Essen mit Abstand: Endiviensuppe, Endiviengemüse, Spinat-Flammkuchen mit Tomätchen

Dazu Flammkuchen mit dem Spinat aus der Kiste. Von all dem aß ich noch am Samstag und Sonntag den Tag über, deswegen wurde Samstagabend nicht gekocht, sondern roh gegessen:

Käste, Chutney, Toast, schlampiger grüner Salat

Ein halber Salatkopf, das selbstgemachte Grüne-Tomaten-Chutney, Toast und Käse.

Projekt Austrinken: Bitte, keine Sorgen machen. Ich trinke gar nicht so viel, und wenn Frau Rau nicht da ist, mache ich auch keine Flasche Wein auf. Aber ich habe mir vorgenommen, die überflüssigen Likörflaschen auszutrinken. In der Bar stehen nämlich seit Jahren einige Flaschen, die alle ziemlich, aber eben nicht ganz leer sind, und die wir nicht brauchen. Die trinke ich jetzt aus, zur Note mit Tonic oder Ginger Beer: Kahlua, Eierlikör (gut, der steht noch nicht so lang), Crème de Cacao weiß (nur ein Finger hoch, wobei der tatsächlich für grasshoppers gebraucht wird – aber die neue Flasche steht schon lange daneben), ein Käuterlikör, Drambuie.

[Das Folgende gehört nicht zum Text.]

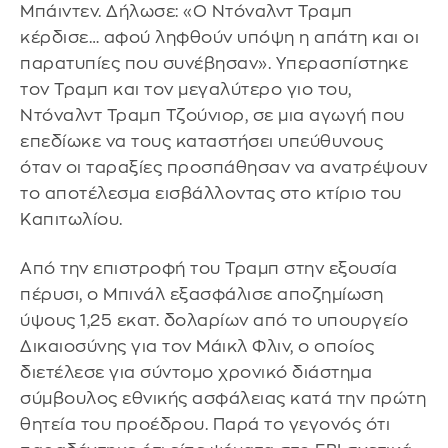
Μπάιντεν. Δήλωσε: «Ο Ντόναλντ Τραμπ
κέρδισε… αφού ληφθούν υπόψη η απάτη και οι
παρατυπίες που συνέβησαν». Υπερασπίστηκε
τον Τραμπ και τον μεγαλύτερο γιο του,
Ντόναλντ Τραμπ Τζούνιορ, σε μια αγωγή που
επεδίωκε να τους καταστήσει υπεύθυνους
όταν οι ταραξίες προσπάθησαν να ανατρέψουν
το αποτέλεσμα εισβάλλοντας στο κτίριο του
Καπιτωλίου.
Από την επιστροφή του Τραμπ στην εξουσία
πέρυσι, ο Μπινάλ εξασφάλισε αποζημίωση
ύψους 1,25 εκατ. δολαρίων από το υπουργείο
Δικαιοσύνης για τον Μάικλ Φλιν, ο οποίος
διετέλεσε για σύντομο χρονικό διάστημα
σύμβουλος εθνικής ασφάλειας κατά την πρώτη
θητεία του προέδρου. Παρά το γεγονός ότι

Mittagssnack am Sonntag, nach dem Laufen:

Schnelles Sandwich mit Käse und Chutney/Pickle.

Nachmittags Kommunion der jüngsten Nichte: Auf fünf Termine verteilt, Plätze in der Kirche streng limitiert. Kein Restaurantbesuch. Ich war nicht dabei, schaute nur zu Kaffee und Kuchen vorbei. Selbst da war mir nicht ganz wohl, auch wenn ich Distanz gehalten habe, wenn auch ohne Maske. Schade, denn ich hätte mich gerne mehr mit den beiden Schwestern unterhalten.

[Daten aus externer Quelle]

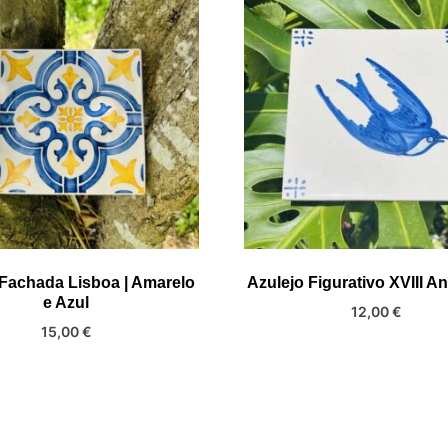
 Fachada Lisboa | Amarelo
Azulejo Figurativo XVIII A
e Azul
12,00
€
15,00
€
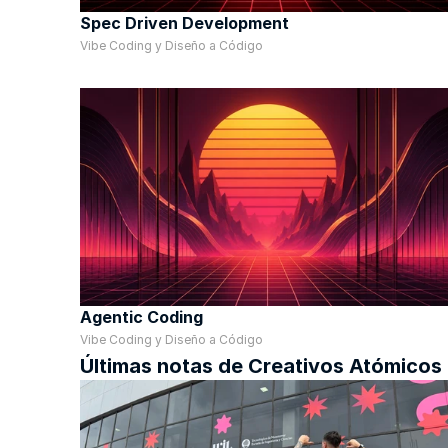
Spec Driven Development
Vibe Coding y Diseño a Código
Agentic Coding
Vibe Coding y Diseño a Código
Últimas notas de Creativos Atómicos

Ein Gast konnte nicht dabei sein, da seine Firma private Fahrten in Risikogebiete verhindern möchte. Und der betroffene Landkreis ist Risikogebiet. Es ist der Landkreis, in den ich jeden Wochentag zum Arbeiten fahre. Aber Maskenpflicht im Unterricht braucht es nicht, sagt das Gesundheitsamt, weil die Infektionen alle an anderen Schulen sind und nicht bei uns. Das ist mir herzlich egal, bei mir wird seit Mitte letzter Woche Maske getragen.

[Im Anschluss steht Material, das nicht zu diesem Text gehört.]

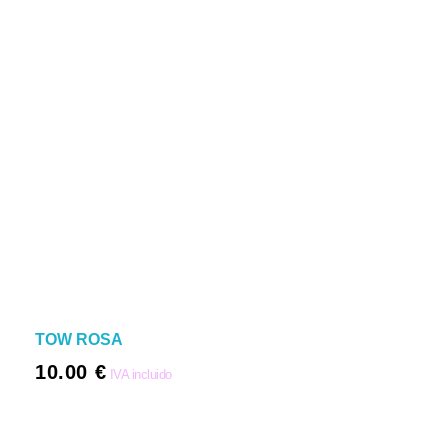
TOW ROSA
10.00
€
IVA incluido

Mittags gab’s die restliche Endiviensuppe, schmeckte sehr gut, abends den restlichen halben Salatkopf, dazu Mozzarella-Tomatenmark-Basilikum-Toasts aus der Pfanne:

Morgen dann Zucchini, am Dienstag Lauch? Dazwischen viel Arbeit. Und ja, das war ein bisschen viel Toastbrot auf den Bildern. Aber der Schwerpunkt lag halt darin, den Salat loszuwerden.

Verschnaufpause

Am Dienstag Big-Blue-Button-Fortbildung angeboten, sozusagen – aber was heißt schon Fortbildung? Zu einer BBB-Konferenz eingeladen und in der BBB vorgestellt – sich bei unserer BBB-Installationen einen Account geben lassen und einfach mal hingehen, das ist ja eigentlich schon alles. Danach einfach mal alle Knöpfe drücken.

(Und festgestellt, dass IOS mit Safari große Schwierigkeiten hat und macht.)

Danach Green Shakshuka nach diesem Rezept gemacht, auf Kommentatorin Annes Vorschlag hin:

War gut, aber mir fiel auf, dass das dann eigentlich auch nur Spinat mit Ei drauf ist, obwohl green shakshuka viel cooler klingt.

Am Mittwoch Klassenelternabend, nicht online, aber etwas reduziert: Sehr interessant. Die Eltern wollen – verständlicherweise – schon genau wissen, was im Winter, was bei der nächsten Schulschließung passiert.

An dem Tag war ich den ganzen Tag in der Schule, von acht bis halb zehn. Die letzte Stunde war aber Bonusrunde im Lehrerzimmer. Trotzdem war das ein anstrengender Tag, und die Ex, die ich morgen herausgeben wollte, muss jetzt noch ein Wochenende warten.

Gelernt: Ein Kollege bietet ein W‑Seminar an “Verschwörungstheorien nach 1945”. Klingt sehr spannend, ich habe auch schon damit spekuliert. Aber ohne Abbé Barruel ginge bei mir nichts, und die Protokolle sind sicher auch noch dabei.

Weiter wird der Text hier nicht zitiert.